2007年7月23日月曜日

犀(さい)の角

 お釈迦様が教えた、修行者の心得に「犀(さい)の角」というものがある。私はこの教えを『知ってるつもり』というテレビ番組で初めて聞いたのであるが、次のような一節がある。

「音や声に驚かない獅子のように、網に捕まることがない風のように、水に汚されることのない蓮のように、修行者たるもの、犀の角の如く独り歩め」(『スッタニパータ』より)

 日常のわずらわしさや人間関係にとらわれ、流されることなく、犀の角のように、自立・自存した者として、ただ独り黙々と精進しなさい、といったところであろうか。

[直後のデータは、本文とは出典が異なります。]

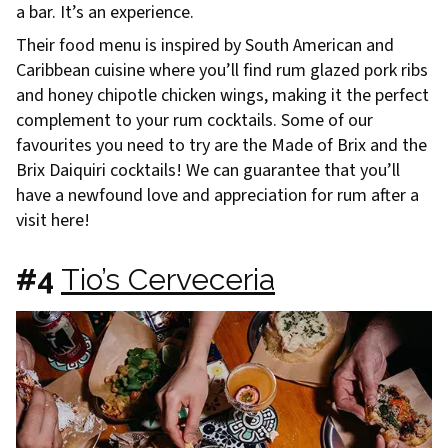
a bar. It’s an experience.
Their food menu is inspired by South American and
Caribbean cuisine where you’ll find rum glazed pork ribs
and honey chipotle chicken wings, making it the perfect
complement to your rum cocktails. Some of our
favourites you need to try are the Made of Brix and the
Brix Daiquiri cocktails! We can guarantee that you’ll
have a newfound love and appreciation for rum after a
visit here!
#4
Tio’s Cerveceria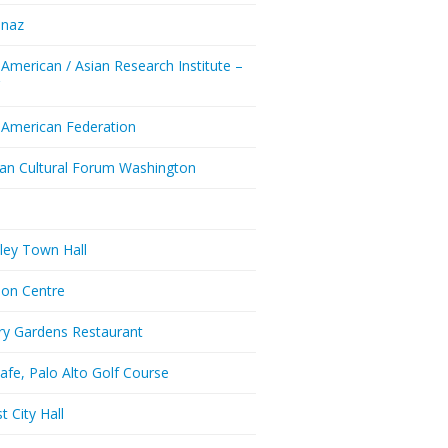
enaz
 American / Asian Research Institute –
Y
 American Federation
ian Cultural Forum Washington
a
ley Town Hall
don Centre
ry Gardens Restaurant
afe, Palo Alto Golf Course
t City Hall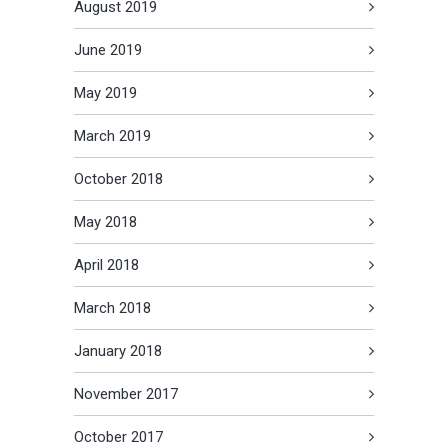
August 2019
June 2019
May 2019
March 2019
October 2018
May 2018
April 2018
March 2018
January 2018
November 2017
October 2017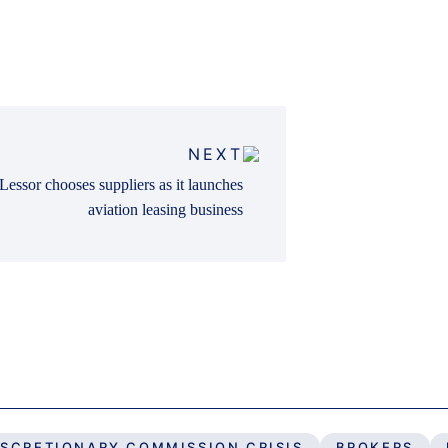
NEXT
Lessor chooses suppliers as it launches
aviation leasing business
ISCRETIONARY COMMISSION CRISIS
BROKERS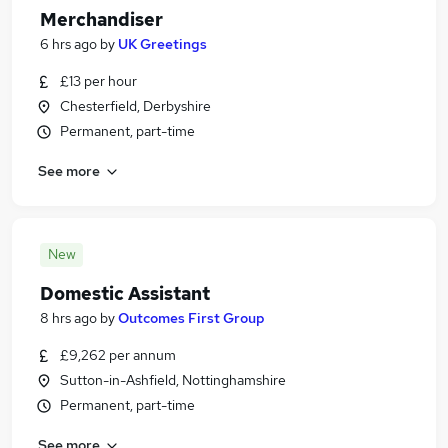
Merchandiser
6 hrs ago
by
UK Greetings
£13 per hour
Chesterfield, Derbyshire
Permanent, part-time
See more
New
Domestic Assistant
8 hrs ago
by
Outcomes First Group
£9,262 per annum
Sutton-in-Ashfield, Nottinghamshire
Permanent, part-time
See more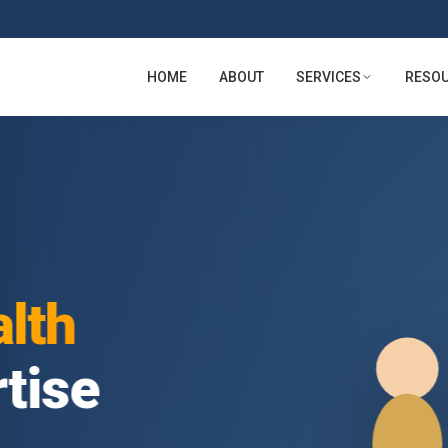
HOME
ABOUT
SERVICES
RESO
lth
tise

 吉川英二氏の有名な小説、『宮本武蔵』の一場面で、武蔵が神仏にすがろうとする箇所がある。そのとき武蔵は、神や仏にすがることを拒絶し、自立・自存した存在として生きることを決意するのであるが、この武蔵の姿はまさに犀の角のごときものであろう。

 しかし、私たちはお釈迦様でも、武蔵でもない。他人の意見に流され、浮き足立ち、混乱する。目指すべき目的が見えなくなることもある。自分に自信が持てなくなり、不安や絶望をさまようことだってあるかもしれない。それが偽りなき私たちの姿であると言えよう。

 一個の人間、唯一の私として生きるとき、私たちはまさに、この無限に広がる宇宙という地平に投げ出された、無力な存在であるのだ。だからこそ、右往左往しながらでも、一歩一歩、私としての歩む道を踏みしめ、私のみが歩いてきた足跡を刻み、私のみが到達できるゴールを目指すのである。

 お釈迦様は生まれてすぐ、「天上天下唯我独尊(天の上においても天の下においてもただ私独りのみ尊い)」とおっしゃったと云う。これはお釈迦様のみに言われていることであるというよりも、この世界に存するすべての生命体に対して言われている言葉であると考えたほうがしっくりとくる。

 過去現在未来、時代を超え、また宇宙のどこでもなく「ここ」という場所に、ただ独り生きている「私」。この時空を越えた存在者としての一人ひとりの存在こそが、まさに尊いのである。不安や挫折、苦しみを背負いつつも、尊い一個の存在として、今、ここに存在している事実にこそ、目を向けるべきなのではないだろうか。